● Given instruction 1
Answer these questions from the comment thread, each on its own line:
(a) At what date and time did PardonMyFrench post?
(b) According to George Cornell's first reply, which community does the community standards fraud concern?
(c) At whose altar does rtj1211 say the Guardian's owners worship?
● Given instruction 2
In the comment thread, condense the paragraph beginning "It is so outrageous" into a single shorter sentence that keeps its main points.
● Given instruction 3
From the comment thread, reproduce word for word the part that opens with the words containing "Is there any" and closes with "in my opinion.".

● Passage provided
-*-

Giving him that book would be issung him with a P45. Fraternising with the enemy. Nearly as bad as saying West African Christians are bigoted poof bashing hypocrites……

PardonMyFrench
PardonMyFrench
Feb 11, 2018 2:52 PM

Is there any information on what comments were taken down after the thread was closed? That would be in addition to the comments censored during the two hours the thread was open I take it?

George Cornell
George Cornell
Feb 11, 2018 9:13 PM
Reply to  PardonMyFrench

It would be most interesting. It has been said that if you want to know someone’s core issues, or the things that matter the most to them, find out what they lie about. In the case of the Guardian, the comments they delete are at the core of their deception priorities, in my opinion.
The community standards fraud has nothing to do with the readership community, but rather the community of board members.
It is so outrageous, I believe the Board and Scott Trust do not care about the Fraudians survival, just so long as they can no longer enable the embarrassment which might be caused by another Snowden. There must have been a malignant coup at both levels.

rtj1211
rtj1211
Feb 12, 2018 4:36 AM
Reply to  George Cornell

There was a takeover by US neocons….the Guardian is owned by worshippers at the altar of Paul Wolfowitz…..

George Cornell
George Cornell
Feb 12, 2018 10:54 AM
Reply to  rtj1211

Sure seems that way. But the hypocrisy runs deep and is more general than neocon – fidence. Particularly illustrative and easily verified is the way in which they reported on the Polanski matter over the years. Unable to mention him without chanting their obligatory litany of great director, citing his hits, retelling his completely unverified Holcaust story, his grief over Sharon Tate, the fact that his victim had forgiven him, they would only concede he had had “unlawful sex”. Is there lawful sex between an aging perv and a child?

-*-

● Given data
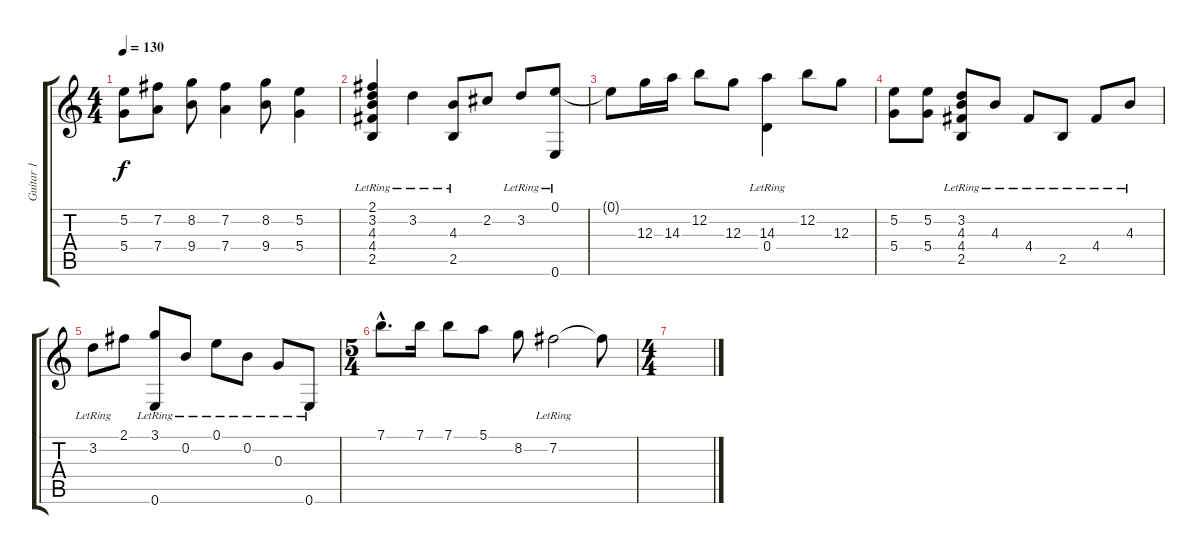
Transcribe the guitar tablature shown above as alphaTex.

\track ("Guitar 1" "Guitar 1") {instrument acousticguitarsteel}
\staff {score tabs}
\tuning (E4 B3 G3 D3 A2 E2) {hide}
\ts (4 4)
\tempo 130
\clef g2
\ks c
(5.2 5.4).8{dy f} (7.2 7.4).8 (8.2 9.4).8 (7.2 7.4).4 (8.2 9.4).8 (5.2 5.4).4 |
(2.1 3.2{lr} 4.3{lr} 4.4{lr} 2.5{lr}).4 3.2{lr}.4 (4.3{lr} 2.5{lr}).8 2.2.8 3.2{lr}.8 (0.1 0.6{lr}).8 |
0.1{t}.8 12.3.16 14.3.16 12.2.8 12.3.8 (14.3 0.4{lr}).4 12.2.8 12.3.8 |
(5.2 5.4).8 (5.2 5.4).8 (3.2{lr} 4.3{lr} 4.4{lr} 2.5{lr}).8 4.3{lr}.8 4.4{lr}.8 2.5{lr}.8 4.4{lr}.8 4.3{lr}.8 |
3.2{lr}.8 2.1.8 (3.1{lr} 0.6{lr}).8 0.2{lr}.8 0.1{lr}.8 0.2{lr}.8 0.3{lr}.8 0.6{lr}.8 |
\ts (5 4)
7.1{hac}.8{d} 7.1.16 7.1.8 5.1.8 8.2.8 7.2{lr}.2 7.2{t}.8 |
\ts (4 4)
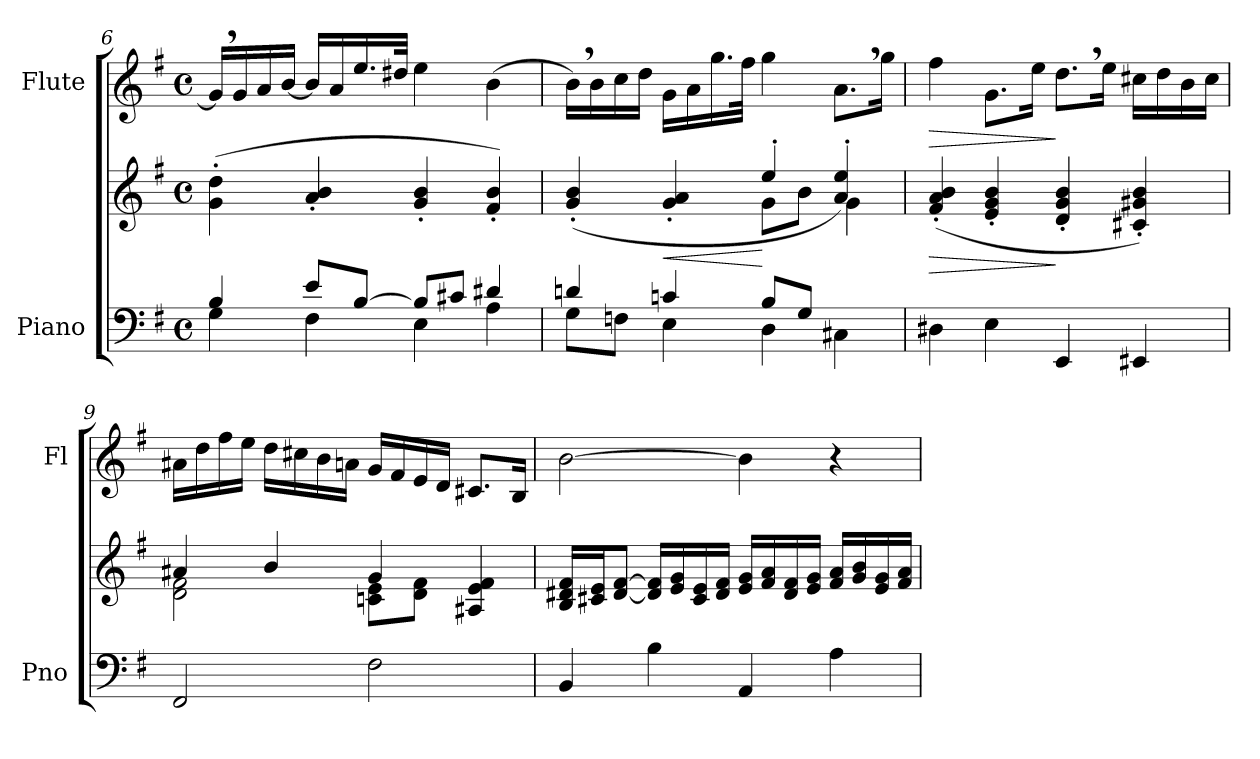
**kern	**kern	**dynam	**kern	**dynam
*part2	*part2	*part2	*part1	*part1
*staff3	*staff2	*staff2/3	*staff1	*staff1
*I"Piano	*	*	*I"Flute	*
*I'Pno	*	*	*I'Fl	*
*clefF4	*clefG2	*	*clefG2	*
*k[f#]	*k[f#]	*	*k[f#]	*
*M4/4	*M4/4	*	*M4/4	*
*met(c)	*met(c)	*	*met(c)	*
=6	=6	=6	=6	=6
*^	*	*	*	*
4B/	4G\	(4g\' 4dd\'	.	16g,/LL]	.
.	.	.	.	16g/	.
.	.	.	.	16a/	.
.	.	.	.	[16b/JJ	.
8e/L	4F#\	4a/'> 4b/'>	.	16b/LL]	.
.	.	.	.	16a/	.
[8B/J	.	.	.	16.ee/	.
.	.	.	.	32dd#X/JJk	.
8B/L]	4E\	4g/'> 4b/'>	.	4ee\	.
8c#X/J	.	.	.	.	.
4d#X/	4A\	4f#/'> 4b/'>)	.	(4b\	.
!!LO:LB:g=z
=7	=7	=7	=7	=7	=7
*	*	*^	*	*	*
4dn/	8G\L	(4g/'> 4b/'>	2ryy	.	16b,\LL)	.
.	.	.	.	.	16b\	.
.	8Fn\J	.	.	.	16cc\	.
.	.	.	.	.	16dd\JJ	.
!	!	!	!	!LO:HP:b	!	!
4cn/	4E\	4g/'> 4a/'>	.	<	16g\LL	.
.	.	.	.	.	16a\	.
.	.	.	.	.	16.gg\	.
.	.	.	.	.	32ff#\JJk	.
8B/L	4D\	4ee'/	8g\L	[	4gg\	.
8G/J	.	.	8b\J	.	.	.
4C#X\	4ryy	4a/' 4ee/')	4g\	.	8.a,\L	.
.	.	.	.	.	16gg\Jk	.
*v	*v	*	*	*	*	*
*	*v	*v	*	*	*
=8	=8	=8	=8	=8
!	!	!LO:HP:b	!	!LO:HP:b
4D#X\	(>4f#/'> 4a/'> 4b/'>	>	4ff#\	>
4E\	4e/'> 4g/'> 4b/'>	.	8.g\L	.
.	.	.	16ee\Jk	.
4EE/	4d/'> 4g/'> 4b/'>	]	8.dd,\L	]
.	.	.	16ee\Jk	.
4EE#X/	4c#X/'> 4g#X/'> 4b/'>)	.	16cc#X\LL	.
.	.	.	16dd\	.
.	.	.	16b\	.
.	.	.	16cc#\JJ	.
=9	=9	=9	=9	=9
*	*^	*	*	*
2FF#/	4a#X/	2d\ 2f#\	.	16a#X\LL	.
.	.	.	.	16dd\	.
.	.	.	.	16ff#\	.
.	.	.	.	16ee\JJ	.
.	4b/	.	.	16dd\LL	.
.	.	.	.	16cc#X\	.
.	.	.	.	16b\	.
.	.	.	.	16an\JJ	.
2F#\	4g/	8cn\ 8e\L	.	16g/LL	.
.	.	.	.	16f#/	.
.	.	8d\ 8f#\J	.	16e/	.
.	.	.	.	16d/JJ	.
.	4A#X/ 4e/ 4f#/	4ryy	.	8.c#X/L	.
.	.	.	.	16B/Jk	.
*	*v	*v	*	*	*
!!LO:LB:g=z
=10	=10	=10	=10	=10
4BB/	16B/ 16d#X/ 16f#/LL	.	[>2b\	.
.	16c#X/ 16e/J	.	.	.
.	[<8d#/ [>8f#/J	.	.	.
4B\	16d#/] 16f#/]LL	.	.	.
.	16e/ 16g/	.	.	.
.	16c#/ 16e/	.	.	.
.	16d#/ 16f#/JJ	.	.	.
4AA/	16e/ 16g/LL	.	4b\]	.
.	16f#/ 16a/	.	.	.
.	16d#/ 16f#/	.	.	.
.	16e/ 16g/JJ	.	.	.
4A\	16f#/ 16a/LL	.	4r	.
.	16g/ 16b/	.	.	.
.	16e/ 16g/	.	.	.
.	16f#/ 16a/JJ	.	.	.
=	=	=	=	=
*-	*-	*-	*-	*-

-*-

● Complete output 1
(a) Feb 11, 2018 2:52 PM
(b) The community of board members
(c) Paul Wolfowitz

● Complete output 2
The writer believes the Board and Scott Trust do not care about the "Fraudians" survival as long as they no longer enable the embarrassment another Snowden might cause, and thinks a malignant coup must have happened at both levels.

● Complete output 3
Is there any information on what comments were taken down after the thread was closed? That would be in addition to the comments censored during the two hours the thread was open I take it?

George Cornell
George Cornell
Feb 11, 2018 9:13 PM
Reply to  PardonMyFrench

It would be most interesting. It has been said that if you want to know someone’s core issues, or the things that matter the most to them, find out what they lie about. In the case of the Guardian, the comments they delete are at the core of their deception priorities, in my opinion.